Giovane, troppo giovane Adè, figlia dell’era digitale in connessione fino all’ultimo spicchio di mondo.
Sull’isola non c’è traccia di nuovo millennio, il dono della parola chiede udienza dopo lo spreco di ore in ostaggio di pixel.
Nonna e nipote come due naufraghi di epoche differenti aprono lo stesso libro che le riconosce a partire dalla prefazione in comune delle loro storie.
“Bisogna stare attenti, bisogna stare più attenti. Accorgersi. Guardare le persone anche quelle più vicine per come sono davvero, non per come ormai pensi che siano. Perché diventano un’abitudine le persone, e invece cambiano”.
I segreti di uno ieri più e meno recente tornano a galla dopo un lungo soggiorno tra le acque complici di una promessa.
In ogni libro non manca mai una pagina andata in stampa con una sbavatura d’inchiostro, ed è proprio quella singolare distrazione che prima o poi attirerà l’interesse di uno sguardo, quello attento ai segni particolari di un cuore in croce.
Il segreto non rivelato può contenere tracce di peccato che da tempo aspirano a ricevere una benedizione.
Troppe porte, tutte chiuse, hanno lasciato Angela sulla soglia della sua infermità relazionale, e intanto la ferita continua a sanguinare a causa del rapporto infelice con la figlia.
Anche Marilù accede ai primi posti della competizione emozionale dall’epilogo senza premio.
“Sono misteriose le ragioni per cui lasciamo andare le persone che amiamo e che ci amano.

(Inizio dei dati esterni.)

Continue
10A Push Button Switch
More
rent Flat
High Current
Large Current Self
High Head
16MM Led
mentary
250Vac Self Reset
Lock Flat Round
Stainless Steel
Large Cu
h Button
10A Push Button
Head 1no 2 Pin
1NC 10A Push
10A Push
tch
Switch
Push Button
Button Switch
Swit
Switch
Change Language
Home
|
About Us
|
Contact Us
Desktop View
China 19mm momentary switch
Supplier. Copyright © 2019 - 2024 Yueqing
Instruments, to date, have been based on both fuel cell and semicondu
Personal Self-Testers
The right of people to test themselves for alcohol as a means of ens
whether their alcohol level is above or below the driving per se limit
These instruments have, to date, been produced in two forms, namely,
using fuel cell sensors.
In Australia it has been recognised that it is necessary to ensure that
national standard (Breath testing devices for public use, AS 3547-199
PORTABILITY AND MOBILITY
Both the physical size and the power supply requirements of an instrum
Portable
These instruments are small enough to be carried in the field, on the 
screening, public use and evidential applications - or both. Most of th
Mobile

È come se in qualche luogo oscuro volessimo sentirci abbandonati, come se facessimo in modo di esserlo – provocare l’abbandono – per poi patirne tutto il dolore e nel dolore trovare la forza di non voltarsi indietro”.
Il tempo modella le relazioni con uno strumento tutto suo o prestato da madre natura per la buona riuscita del disegno noto solo alle parti: sole di fuoco e pallida luna destano gli animi assopiti sul cuscino dell’inerzia.
Sull’isola Adelaide impara a guardare da una diversa prospettiva tutte le assenze subite in attesa di una riconciliazione.
Le scelte di vita guidate da una bussola in disuso possono sfociare in errori che si protarranno nel tempo prima di ricevere l’insperata assoluzione.
Reciso per far sopravvivere due vite, il cordone ombelicale continua a scorrere “di madre in figlia” pago di una continuità alla luce del sole.
Marilù, Angela e Adelaide dovranno sotterrare gli impulsi di rabbia se intendono riappropriarsi dell’identità perduta nella colpa.
Nell’ascolto senza replica del curriculum esistenziale di più donne, spicca la Concita De Gregorio giornalista allenata alla divulgazione di storie dell’universo femminile.
Sono mogli, sono madri, sono figlie i cui nomi brillano in una didascalia di cronaca nera perché nessuno le ha mai portate sull’isola miracolosa.